• **Instructions for the task**
Output each entry exactly as written.

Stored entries

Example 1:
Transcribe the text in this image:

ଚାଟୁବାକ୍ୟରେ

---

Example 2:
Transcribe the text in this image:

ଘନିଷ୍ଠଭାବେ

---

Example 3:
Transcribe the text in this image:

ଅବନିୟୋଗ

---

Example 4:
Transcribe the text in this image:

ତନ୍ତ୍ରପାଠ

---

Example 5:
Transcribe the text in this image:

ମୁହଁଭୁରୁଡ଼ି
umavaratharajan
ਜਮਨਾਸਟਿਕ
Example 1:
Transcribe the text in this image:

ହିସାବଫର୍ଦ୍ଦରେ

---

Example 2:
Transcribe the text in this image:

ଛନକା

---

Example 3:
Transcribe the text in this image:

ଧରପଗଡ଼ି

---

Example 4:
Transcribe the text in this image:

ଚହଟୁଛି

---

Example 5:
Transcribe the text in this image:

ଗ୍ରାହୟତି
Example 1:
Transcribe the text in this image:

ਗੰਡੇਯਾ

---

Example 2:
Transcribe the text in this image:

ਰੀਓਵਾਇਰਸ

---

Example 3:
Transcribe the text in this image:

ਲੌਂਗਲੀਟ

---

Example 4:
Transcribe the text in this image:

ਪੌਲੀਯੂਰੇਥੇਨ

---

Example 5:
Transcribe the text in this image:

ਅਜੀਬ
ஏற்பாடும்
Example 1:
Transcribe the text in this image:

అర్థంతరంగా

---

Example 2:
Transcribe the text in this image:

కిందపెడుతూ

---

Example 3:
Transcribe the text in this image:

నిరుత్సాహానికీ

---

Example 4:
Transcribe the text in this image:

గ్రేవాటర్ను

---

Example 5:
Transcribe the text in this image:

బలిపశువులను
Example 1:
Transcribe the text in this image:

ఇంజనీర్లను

• **Answer to the exercise**
Example 1:
Transcribe the text in this image:

ଚାଟୁବାକ୍ୟରେ

---

Example 2:
Transcribe the text in this image:

ଘନିଷ୍ଠଭାବେ

---

Example 3:
Transcribe the text in this image:

ଅବନିୟୋଗ

---

Example 4:
Transcribe the text in this image:

ତନ୍ତ୍ରପାଠ

---

Example 5:
Transcribe the text in this image:

ମୁହଁଭୁରୁଡ଼ି
umavaratharajan
ਜਮਨਾਸਟਿਕ
Example 1:
Transcribe the text in this image:

ହିସାବଫର୍ଦ୍ଦରେ

---

Example 2:
Transcribe the text in this image:

ଛନକା

---

Example 3:
Transcribe the text in this image:

ଧରପଗଡ଼ି

---

Example 4:
Transcribe the text in this image:

ଚହଟୁଛି

---

Example 5:
Transcribe the text in this image:

ଗ୍ରାହୟତି
Example 1:
Transcribe the text in this image:

ਗੰਡੇਯਾ

---

Example 2:
Transcribe the text in this image:

ਰੀਓਵਾਇਰਸ

---

Example 3:
Transcribe the text in this image:

ਲੌਂਗਲੀਟ

---

Example 4:
Transcribe the text in this image:

ਪੌਲੀਯੂਰੇਥੇਨ

---

Example 5:
Transcribe the text in this image:

ਅਜੀਬ
ஏற்பாடும்
Example 1:
Transcribe the text in this image:

అర్థంతరంగా

---

Example 2:
Transcribe the text in this image:

కిందపెడుతూ

---

Example 3:
Transcribe the text in this image:

నిరుత్సాహానికీ

---

Example 4:
Transcribe the text in this image:

గ్రేవాటర్ను

---

Example 5:
Transcribe the text in this image:

బలిపశువులను
Example 1:
Transcribe the text in this image:

ఇంజనీర్లను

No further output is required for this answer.